OIG Opinion 09-05, approving a hospital's proposal to compensate physicians for on-call services performed on behalf of the hospital's uninsured patients, may have broad implications for on-call coverage.

The 400-bed nonprofit general hospital is the sole provider of acute care inpatient hospital services in the county.

Under the proposed arrangement, the hospital would pay physicians on a per-encounter basis for the following services provided during on-call periods to indigent patients:

  • $100 flat fee for emergency consultations on an eligible patient presenting
  • $300 per admission for care of eligible patients admitted as inpatients from the ED
  • $350 flat fee for the primary surgeon of record for the surgical procedure or procedures performed on an eligible patient admitted from the ED
  • $150 flat fee for the physician performing the endoscopic procedure or procedures performed on an eligible patient admitted from the ED

The OIG noted that although there is "substantial risk that improperly structured payments for on-call coverage could be used to disguise unlawful remuneration" under the anti-kickback statute, the proposed arrangement had adequate safeguards.
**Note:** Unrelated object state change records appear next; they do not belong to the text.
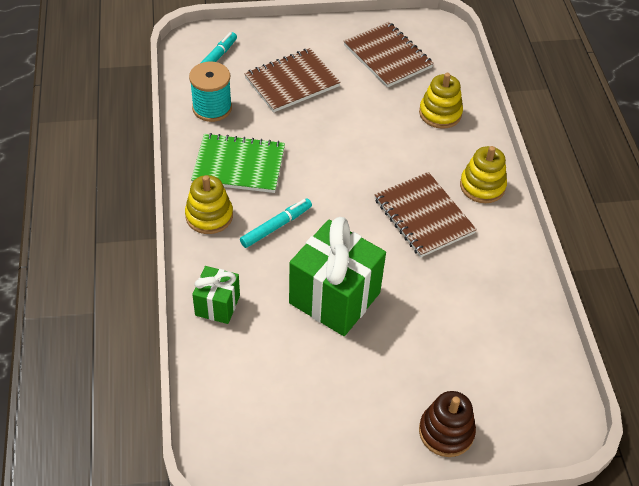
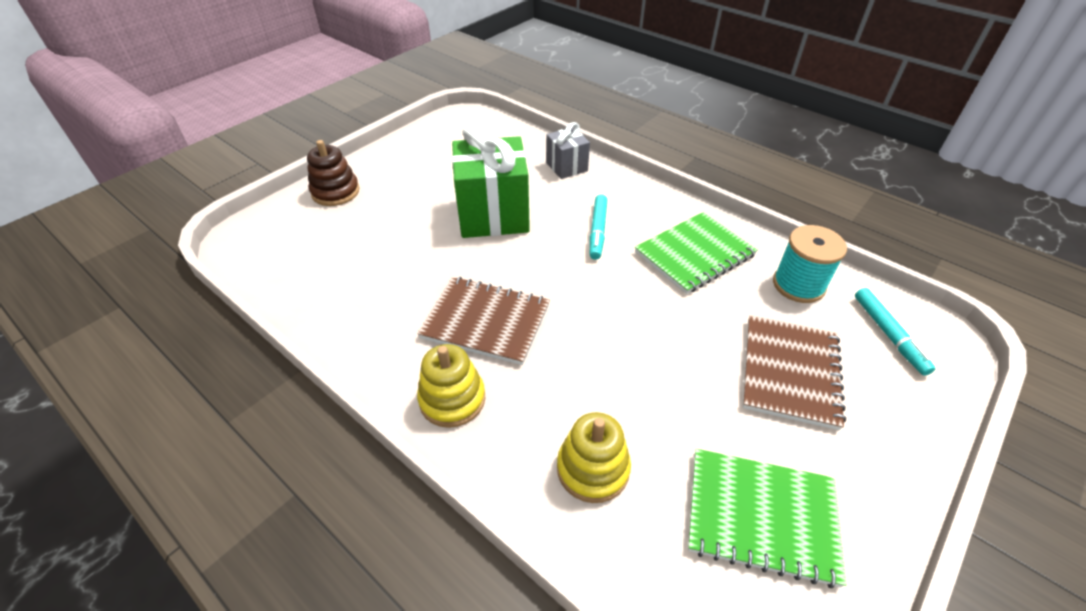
camera: 140 degrees right, 5 degrees down
(209, 216) = (654, 207): yellow stacking toy -> none
(217, 305) = (566, 167): green gift -> grey gift
(387, 56) = (761, 516): brown notebook -> green notebook

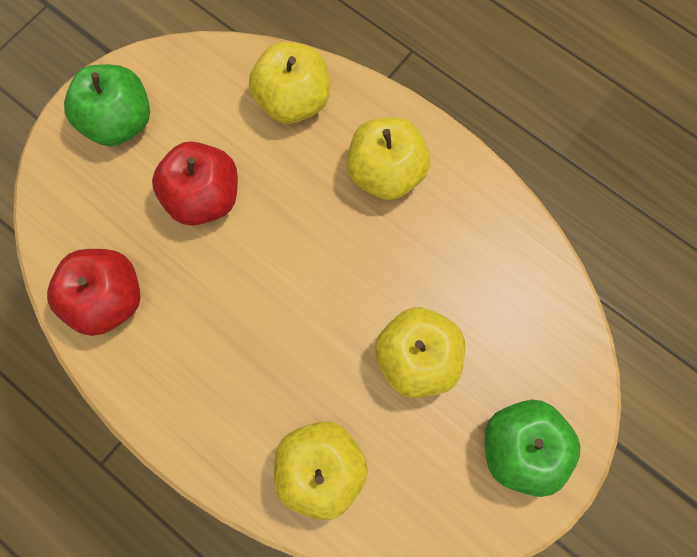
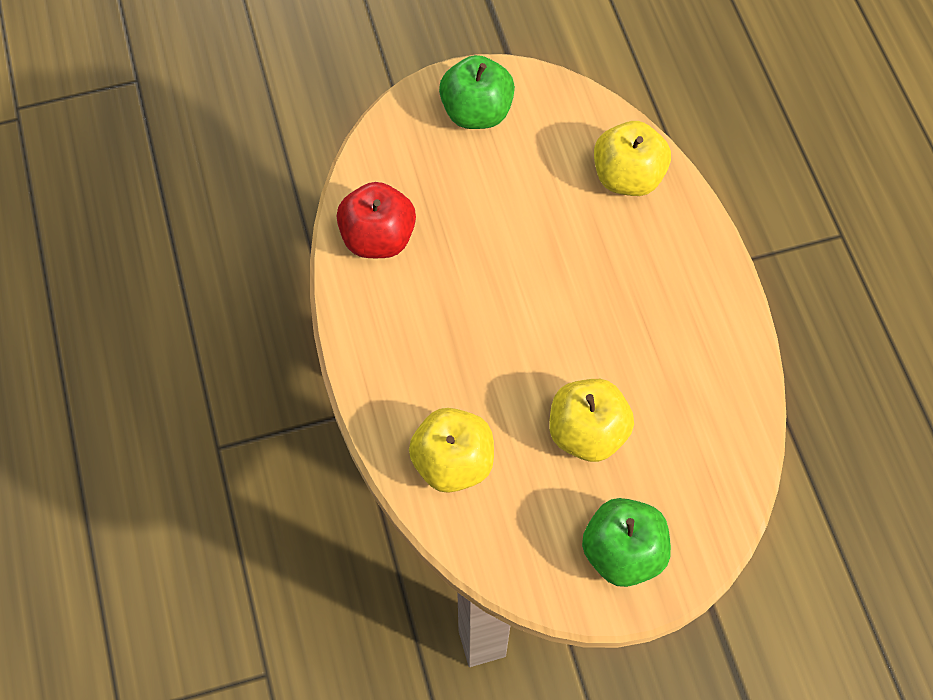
camera: 35 degrees right, 10 degrees down
(204, 197) = (503, 208): red apple -> none
(386, 173) = (664, 278): yellow apple -> none

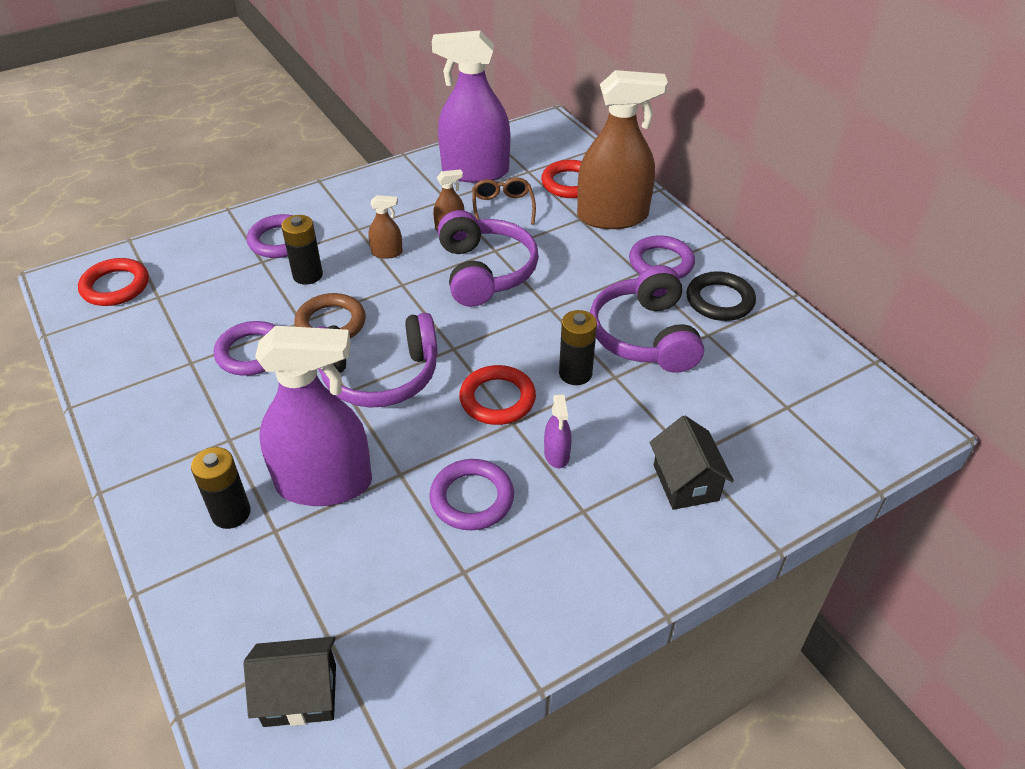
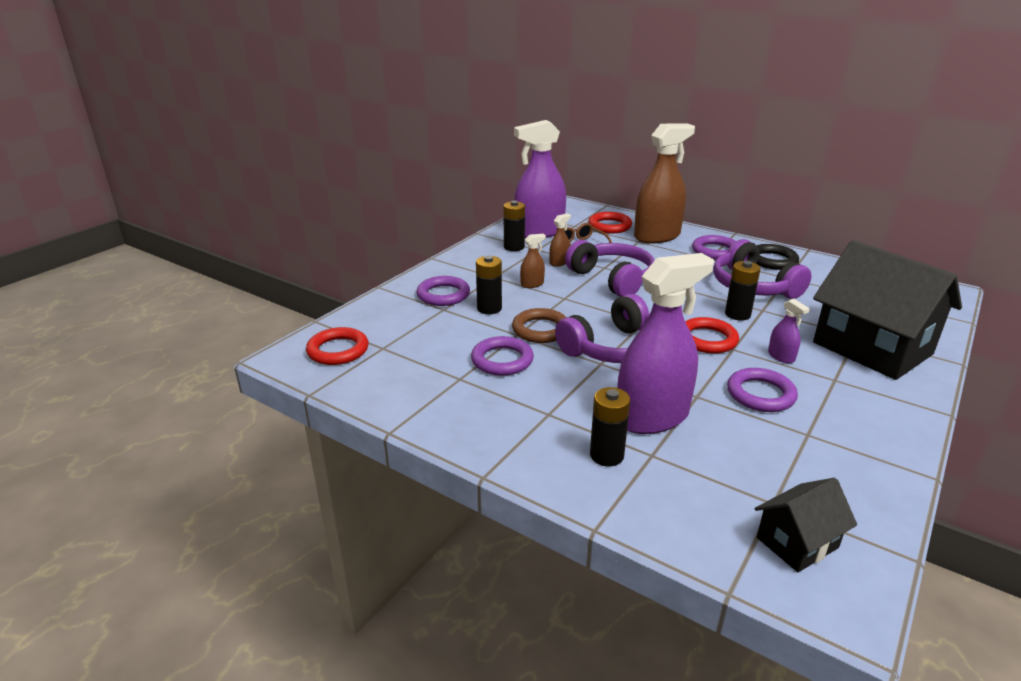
camera: 25 degrees left, 15 degrees down
(423, 188) = (514, 247): none -> black battery
(685, 482) = (872, 348): black house -> black house, size x2.07

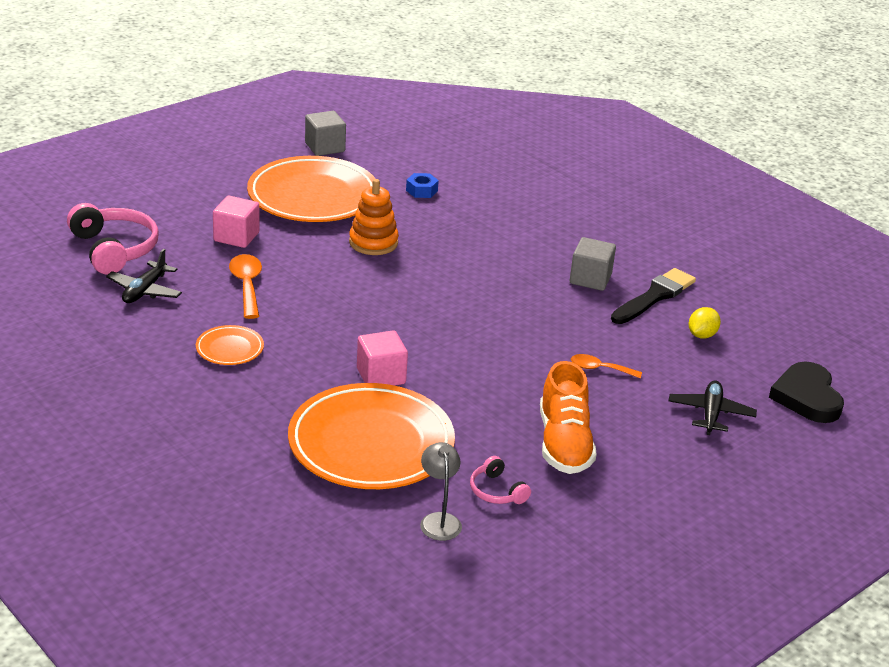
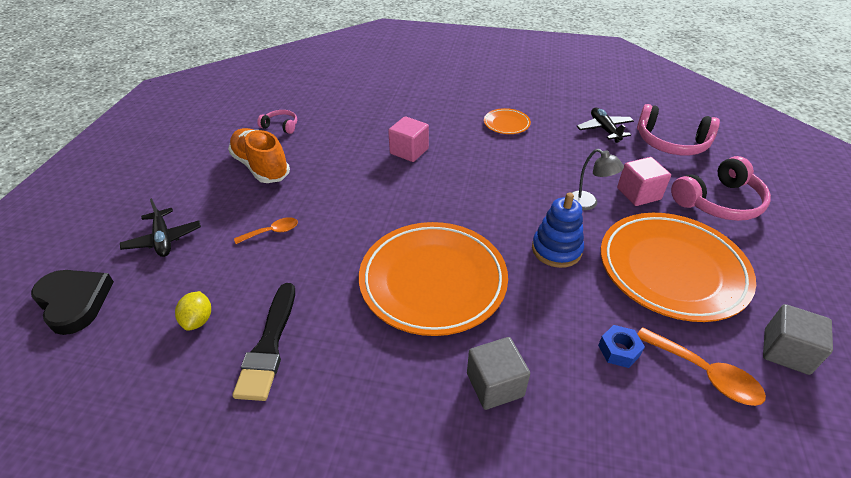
camera: 145 degrees right, 10 degrees up
(187, 203) = (718, 202): none -> pink headphones
(247, 285) = (566, 163): orange spoon -> orange spoon (705, 373)
(371, 444) = (369, 117): orange plate -> orange plate (433, 281)
(373, 242) = (556, 250): orange stacking toy -> blue stacking toy
(439, 520) = (298, 103): grey lamp -> grey lamp (588, 203)
(590, 279) = (346, 329): grey cube -> grey cube (495, 385)

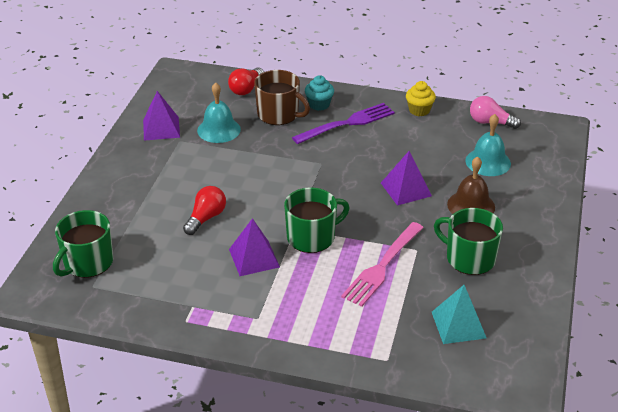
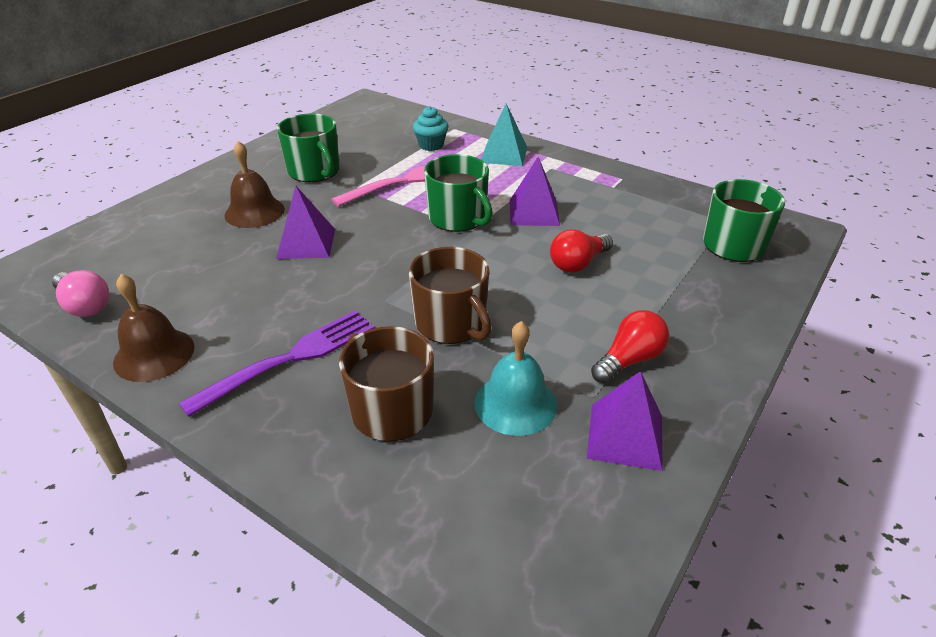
camera: 160 degrees left, 0 degrees up
(246, 89) = (418, 503): red light bulb -> red light bulb (629, 360)
(272, 159) = (451, 323): none -> brown mug
(312, 237) = (458, 218): green mug -> green mug turned 120 degrees counterclockwise
(319, 104) = (303, 414): turquoise cupcake -> turquoise cupcake (431, 145)
(347, 123) = (290, 359): purple fork -> purple fork turned 150 degrees clockwise
(419, 110) = (154, 354): yellow cupcake -> brown bell
(458, 325) = (376, 135): turquoise pyramid -> turquoise pyramid (504, 154)
(488, 162) = (169, 252): turquoise bell -> none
Those safeguards can provide guidance to physicians, says Todd A. Rodriguez, partner and cochair of the Health Law Practice Group at Fox Rothschild, LLP, in Exton, PA. Among them:

  • The hospital certified that the payment amounts are within the range of fair market value for services rendered, without regard to referrals or other business generated between the parties
  • The hospital had a legitimate rationale for revising its on-call coverage policy—namely, that it did not have adequate call coverage
  • The proposed arrangement will be offered uniformly to all physicians and will impose tangible responsibilities on them
  • The proposed arrangement would appear to create an equitable mechanism for the hospital to compensate physicians who actually provide the care that the hospital is required to furnish

"While the advisory opinion does not contain any surprises, it provides a very useful analysis at a time when on-call compensation arrangements are proliferating. Physicians who have on-call compensation arrangements or who are considering entering into one are well-advised to review their arrangements in light of the OIG's analysis," Rodriguez writes in his Physician Law blog.